• _The data_:
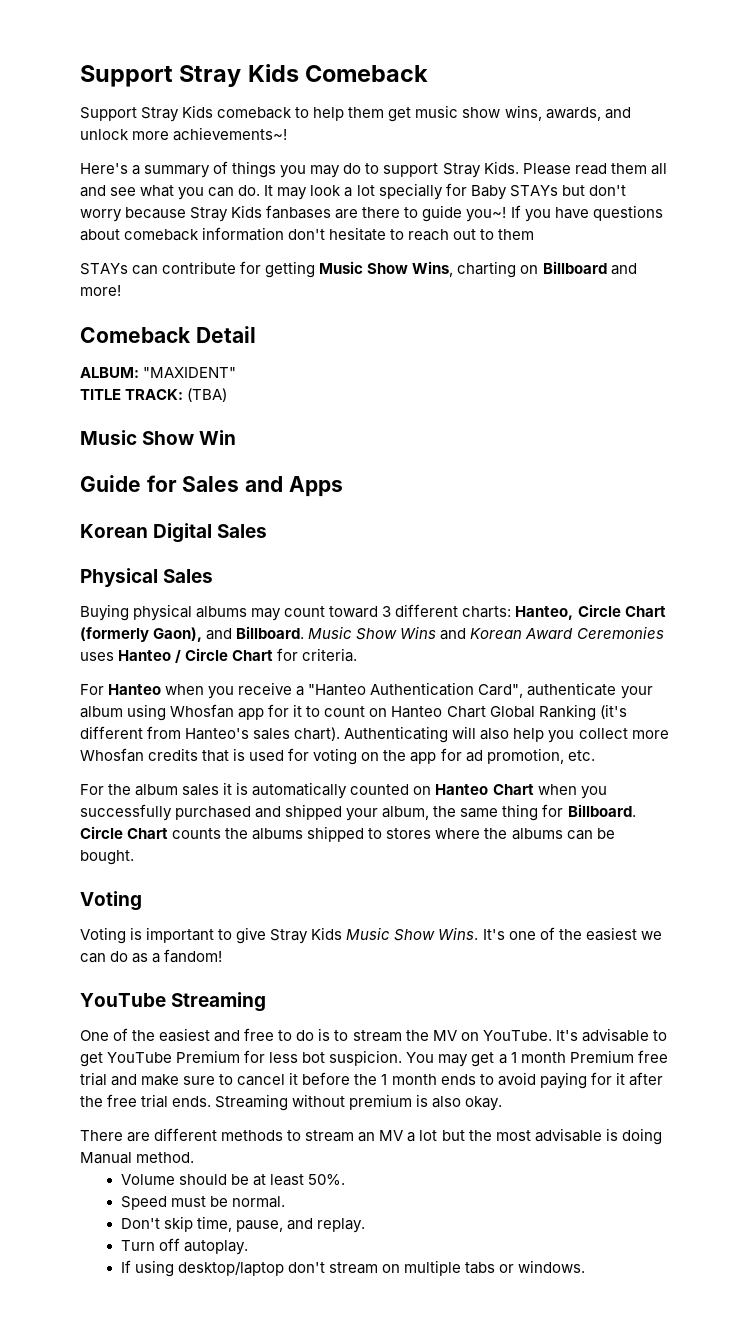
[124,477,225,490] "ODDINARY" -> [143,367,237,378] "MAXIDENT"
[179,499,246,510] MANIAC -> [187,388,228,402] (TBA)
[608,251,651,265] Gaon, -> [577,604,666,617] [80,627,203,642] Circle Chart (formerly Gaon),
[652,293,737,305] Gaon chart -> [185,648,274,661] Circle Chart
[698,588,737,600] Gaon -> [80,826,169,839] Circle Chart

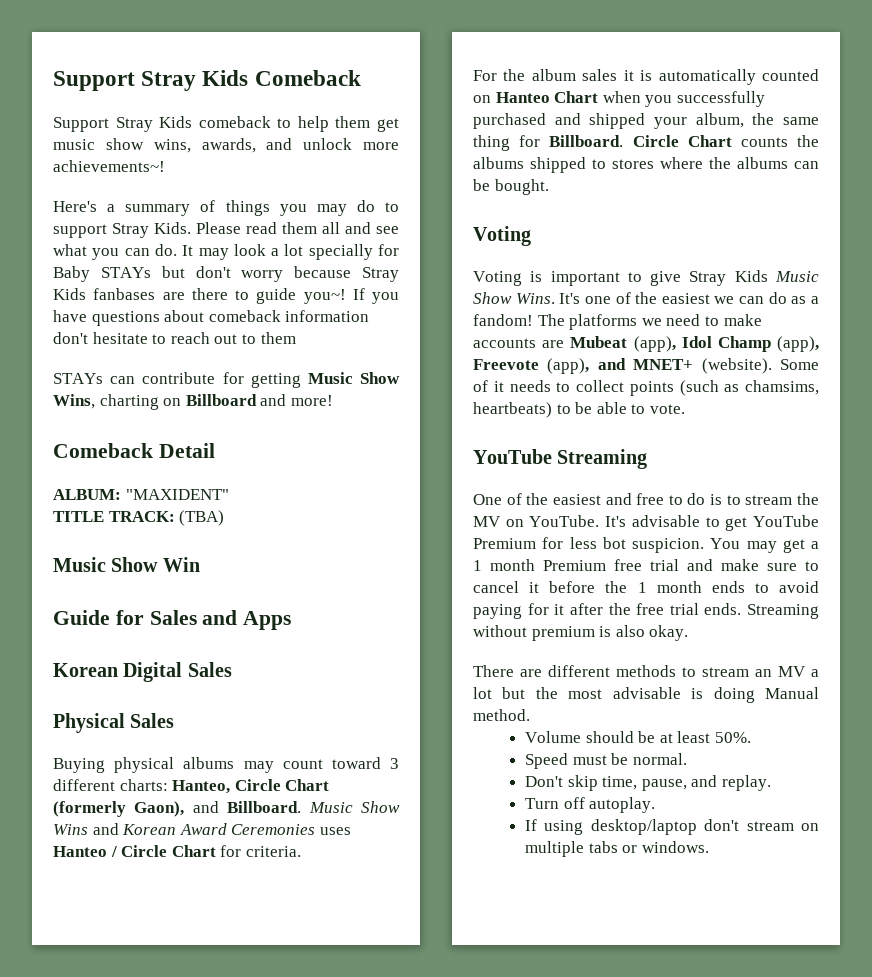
[80,682,653,699] [80,704,627,721] [80,726,669,743] [80,748,595,765] // For Hanteo when you receive a "Hanteo Authentication Card", authenticate your album using Whosfan app for it to count on Hanteo Chart Global Ranking (it's different from Hanteo's sales chart). Authenticating will also help you collect more Whosfan credits that is used for voting on the app for ad promotion, etc. -> (301, 851) none
(223, 956) none -> [537,314,762,330] [473,336,819,352] [473,358,819,374] [473,380,819,396] [473,402,685,418] The platforms we need to make accounts are Mubeat (app), Idol Champ (app), Freevote (app), and MNET+ (website). Some of it needs to collect points (such as chamsims, heartbeats) to be able to vote.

• _What you have to do_: Pictures do not belong in the copy; repeat the rest of the listing exactly.

• _Solution to this problem_:
[124,477,225,490] "ODDINARY" -> [143,367,237,378] "MAXIDENT"
[179,499,246,510] MANIAC -> [187,388,228,402] (TBA)
[608,251,651,265] Gaon, -> [577,604,666,617] [80,627,203,642] Circle Chart (formerly Gaon),
[652,293,737,305] Gaon chart -> [185,648,274,661] Circle Chart
[698,588,737,600] Gaon -> [80,826,169,839] Circle Chart

[80,682,653,699] [80,704,627,721] [80,726,669,743] [80,748,595,765] // For Hanteo when you receive a "Hanteo Authentication Card", authenticate your album using Whosfan app for it to count on Hanteo Chart Global Ranking (it's different from Hanteo's sales chart). Authenticating will also help you collect more Whosfan credits that is used for voting on the app for ad promotion, etc. -> (301, 851) none
(223, 956) none -> [537,314,762,330] [473,336,819,352] [473,358,819,374] [473,380,819,396] [473,402,685,418] The platforms we need to make accounts are Mubeat (app), Idol Champ (app), Freevote (app), and MNET+ (website). Some of it needs to collect points (such as chamsims, heartbeats) to be able to vote.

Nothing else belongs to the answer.